Library Insights now has charts for By Country, By State / Region, By Appellation / AVA, Bottle Age, Consumption Over Time, What You Actually Drink, and Removal Reasons — alongside the existing varietal, vintage, and drinking-window views. Each chart drills down into a filtered cellar list. Available to Collector tier and above.
Library Insights launched with a small set of charts focused on what’s in your cellar. We knew almost immediately that there was a whole other set of questions worth answering: what do I actually drink, versus what I just collect? — am I building a regional cellar without realizing it? — which bottles am I letting age too long?. Those questions need a richer set of aggregations.
Seven new charts answer them. Geography breaks down into a donut of countries, then bar charts by state/region and by appellation. Bottle Age plots a histogram across age buckets (0-2y, 3-5y, 6-10y, 11-20y, 21+y, plus NV) so you can spot a cellar that’s gone heavy on one end. Consumption Over Time is a 24-month line of how many bottles you actually drank each month. What You Actually Drink filters your removals to drinking-only and shows the varietal mix — often very different from what you own. Removal Reasons splits drinking / gifted / returned / other so you can see what’s leaving your cellar and why.
Each chart drills into a filtered cellar list — tap a slice and you see the bottles behind that number.

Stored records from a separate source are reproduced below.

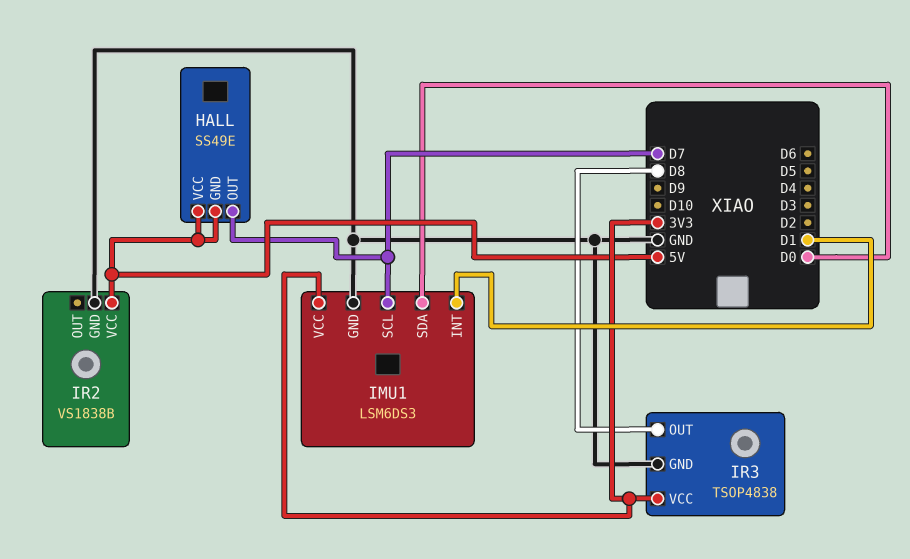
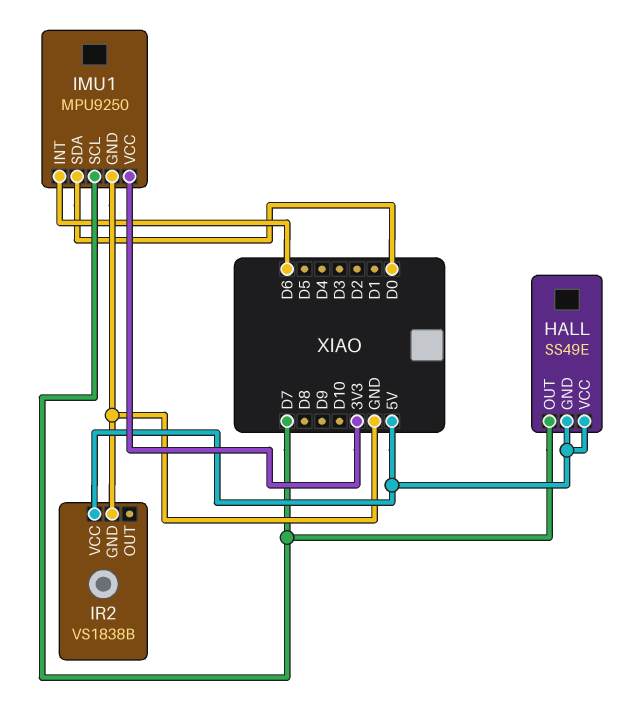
IMU1: LSM6DS3 -> MPU9250
IMU1 pin INT: D1 -> D6
IR3: TSOP4838 -> none
IR3 pin GND: GND -> none
IR3 pin OUT: D8 -> none
IR3 pin VCC: 3V3 -> none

“What You Actually Drink” is the chart that surprises most people. The varietal mix of what you remove for drinking often diverges sharply from what you store. Cellars biased toward big reds, but actual consumption that skews lighter and more varied — that kind of pattern. You don’t see it until you put both views next to each other.
We also fixed a silent truncation bug along the way. Drill-downs from these charts run through a paginated cellar query, and a multi-appellation listing was causing the underlying join to multiply rows — we were inadvertently capping a 73-row result at 20 entries. Fixed, and we added a regression test that catches it in the future.